(Stored items)
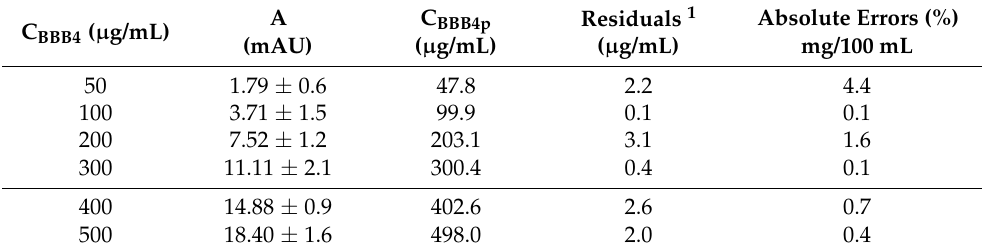
Table 2. Data of the calibration curve: absorbance (A mean ± SD), BBB4 standards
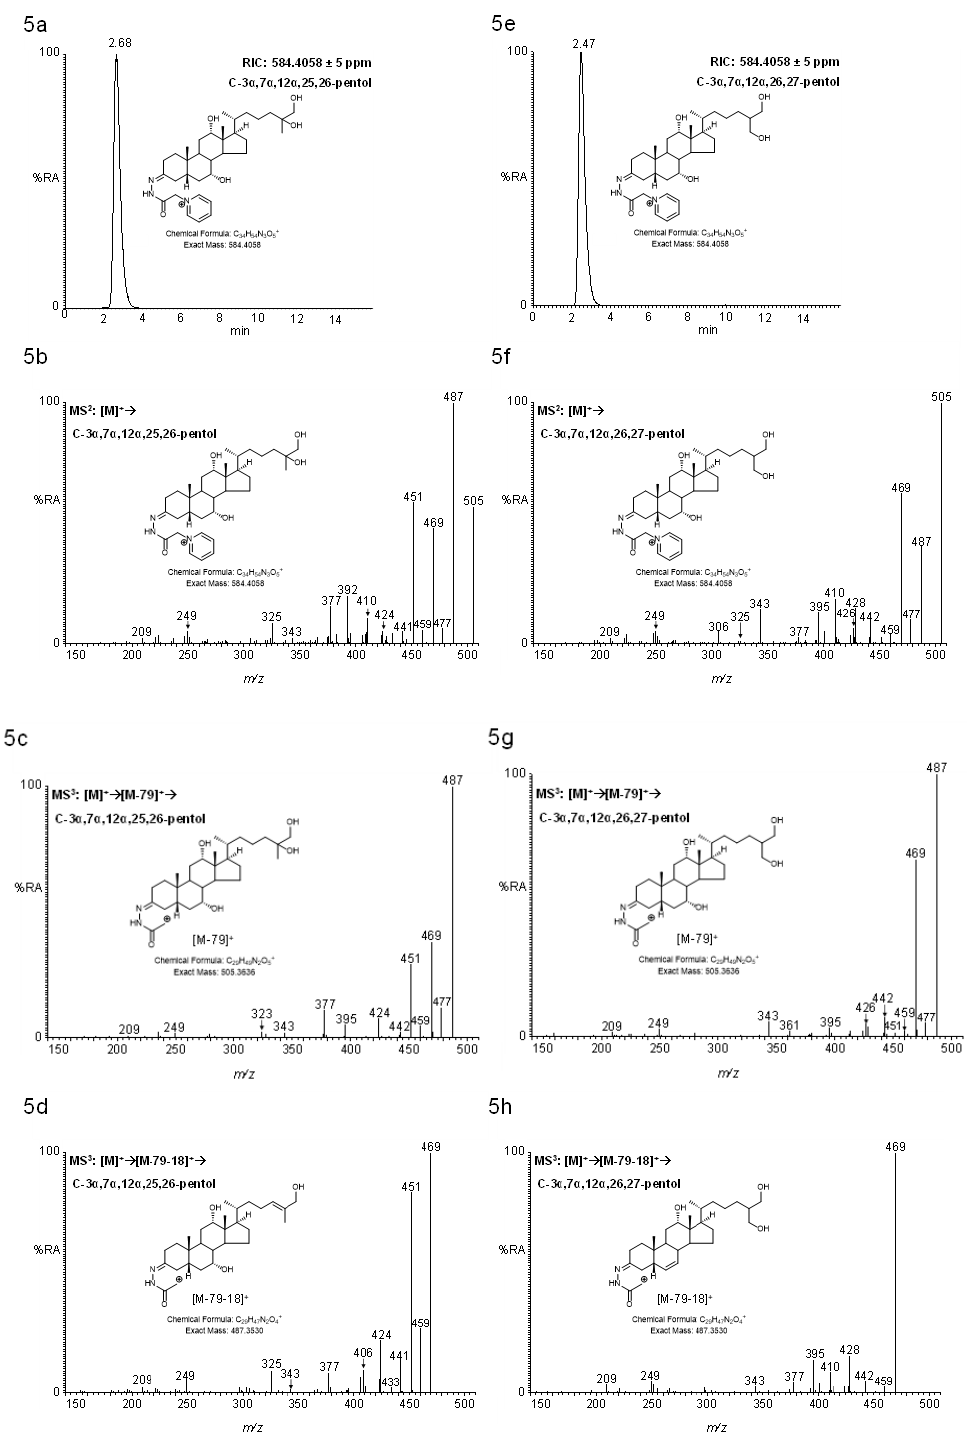
Figure 5. LC–(MS)MS n analysis of oxidized/GP-derivatized C-3 α ,7 α ,12 α ,25,26-pentol and Figure 5. LC – (MS)MS n analysis of oxidized/GP-derivatized C- 3α,7α,12α,25,26 -pentol and C- 3α,7α,12α,26,27 -pentol: ( a ) RIC, ( b ) MS 2 ([M] + → ), ( c ) MS 3 ([M] + → [M-Py] + → ), and ( d ) ([M] + → [M-Py- C-3 α ,7 α ,12 α ,26,27-pentol: ( a ) RIC, ( b ) MS 2 ([M] + → ), ( c ) MS 3 ([M] + → [M-Py] + → ),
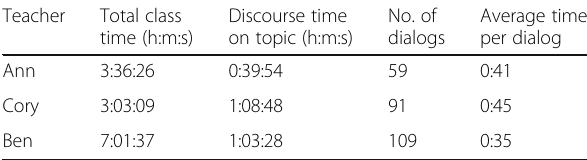
Table 4 Comparison of each teacher ’ s classroom dialog time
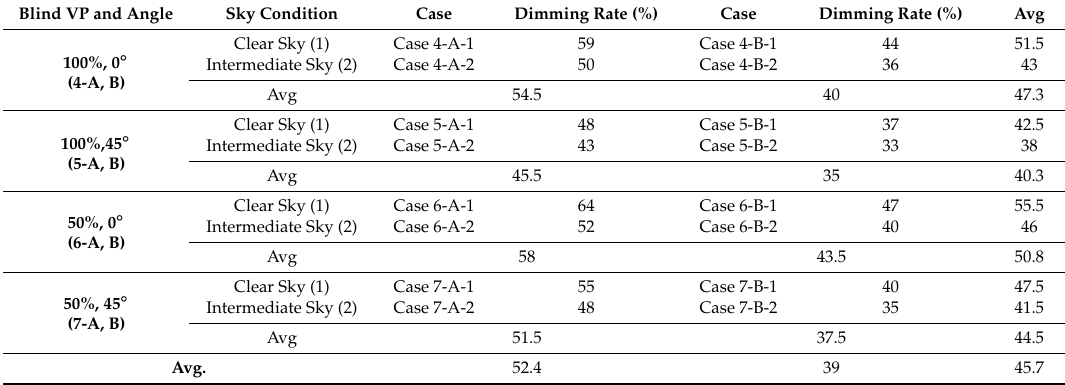
Table 9. Dimming rate for sky conditions under manual blind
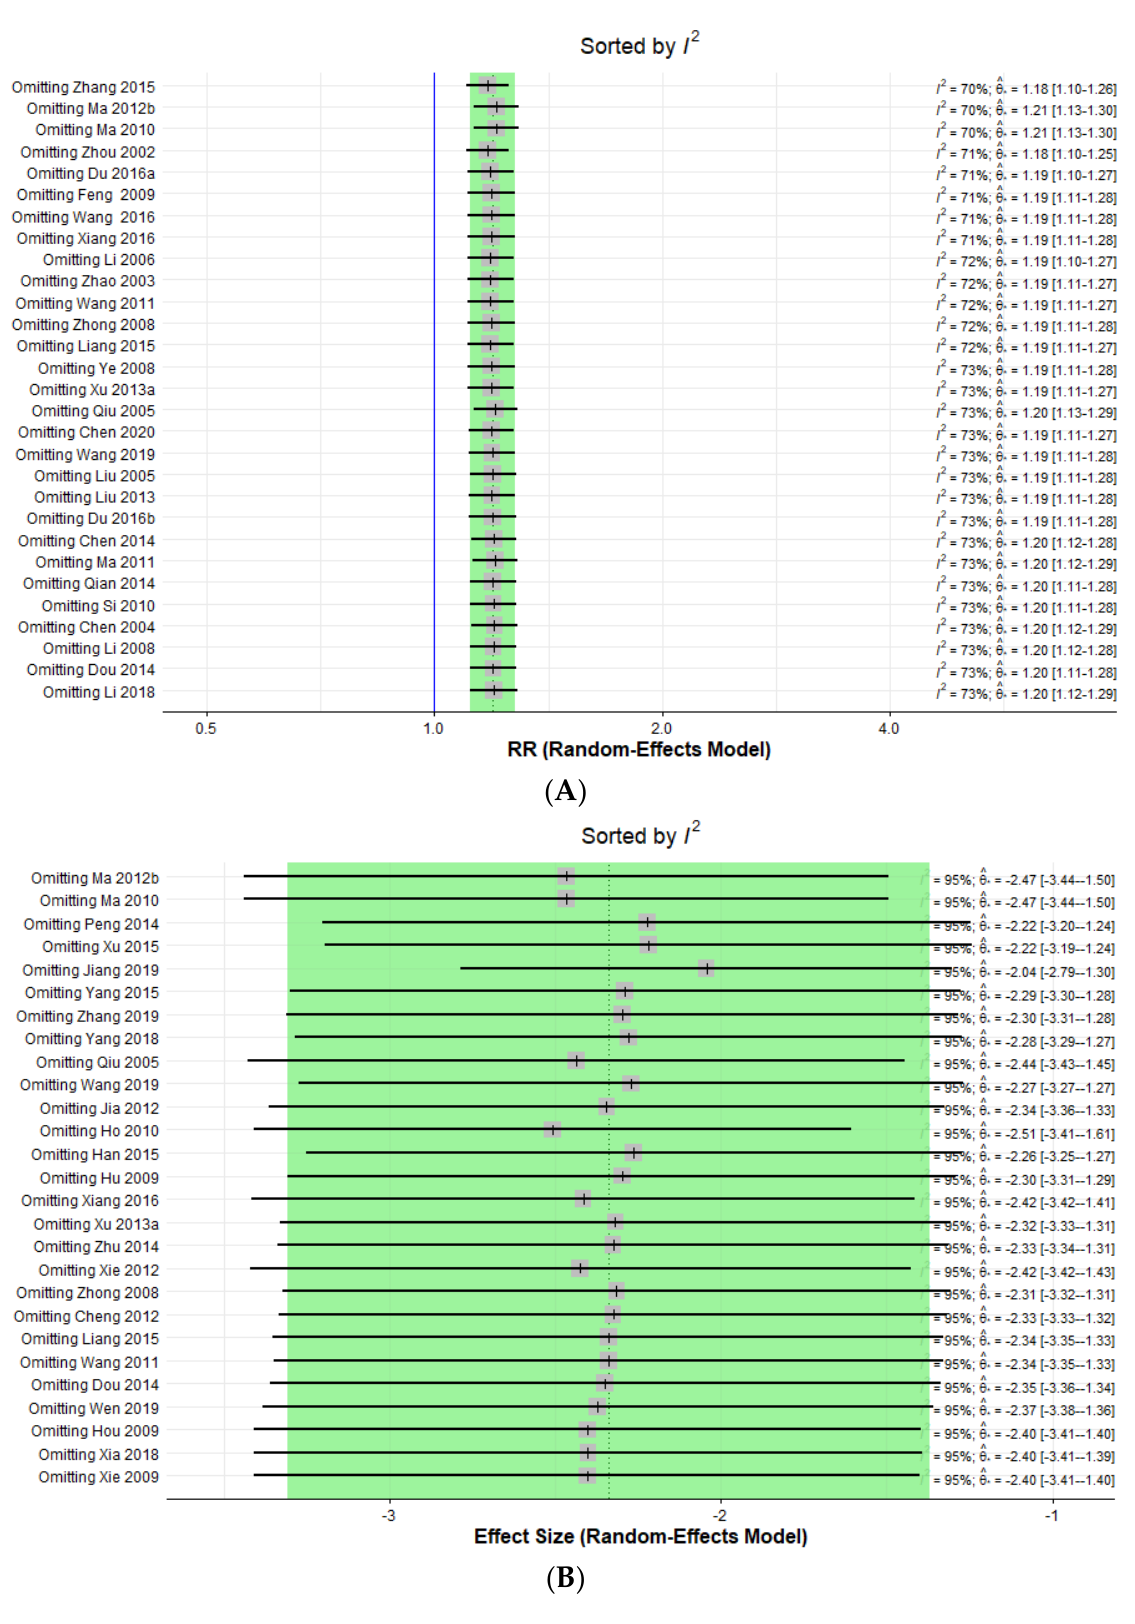
Figure 7. ( A ) Forest plot of the sensitivity analysis ordered by heterogeneity for PASI 60, ( B ) forest plot of the sensitivity analysis ordered by heterogeneity for continuous PASI score.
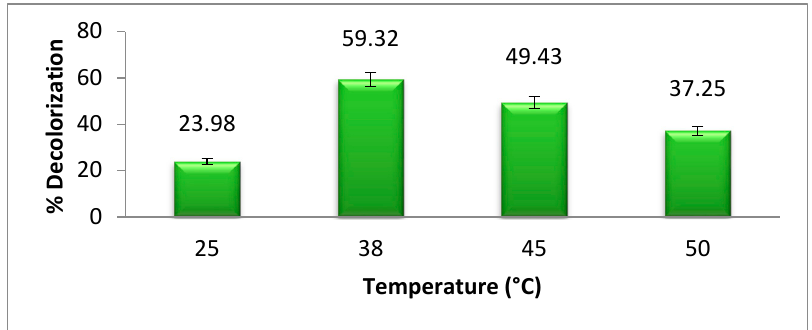
Figure 5. Effect of temperature on methyl orange degradation.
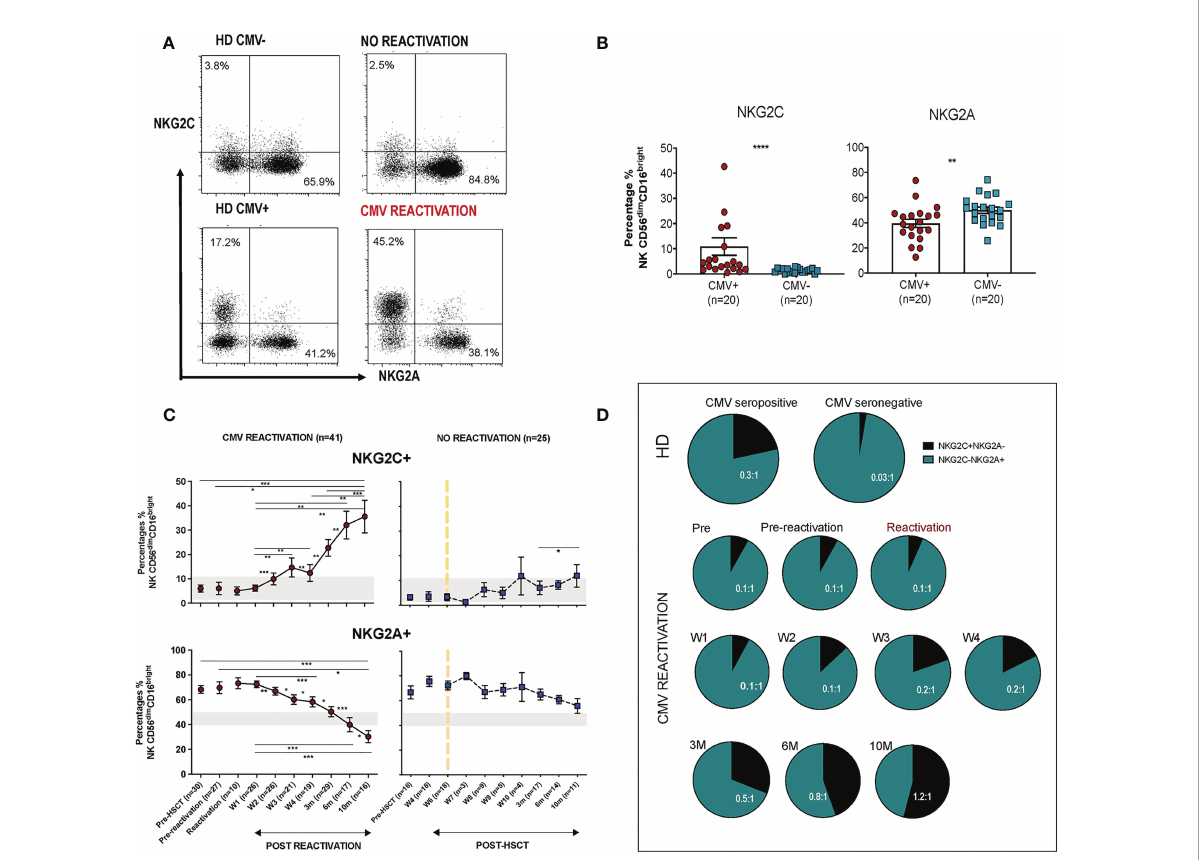
FIGURE 2 Rapid and long term expansion of the NKG2C+ NK cell subset following CMV reactivation in patients after allo-HSCT. (A) Gating examples to show NKG2C/NKG2A expression on CD56 dim CD16 bright NK subsets in CMV seropositive or seronegative healthy donors (HD) and allo-HSCT patients following CMV reactivation or no-reactivation. (B) Percentage of NKG2C+ and NKG2A+ NK cells within the CD56 dim CD16 bright subset in CMV seronegative and seropositive HDs. (**p<0.01, ****p<0.0001; Mann Whitney test). (C) Percentage of NKG2C+ (Top) and NKG2A+ (bottom) NK cells from CD56 dim CD16 bright population in patients following reactivation (left) and without reactivation patients (right). Grey lines represent the range of NKG2C+ and NKG2A+ NK cells in HDs. (*p<0.05, **p<0.01, ***p<0.001; Wilcoxon sign rank test for matched time points). (D) Ratio of NKG2C+ and NKG2A+ cells within CD56 dim CD16 bright population in HSCT patients with CMV reactivation and in healthy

▸ To do:
Print nothing but the lines above starting with the line that contains "Table 4 Comparison" and going on through the line that contains "Figure 5. Effect". Leave out the pictures.

▸ Solution to the problem:
Table 4 Comparison of each teacher ’ s classroom dialog time
Table 9. Dimming rate for sky conditions under manual blind
Figure 7. ( A ) Forest plot of the sensitivity analysis ordered by heterogeneity for PASI 60, ( B ) forest plot of the sensitivity analysis ordered by heterogeneity for continuous PASI score.
Figure 5. Effect of temperature on methyl orange degradation.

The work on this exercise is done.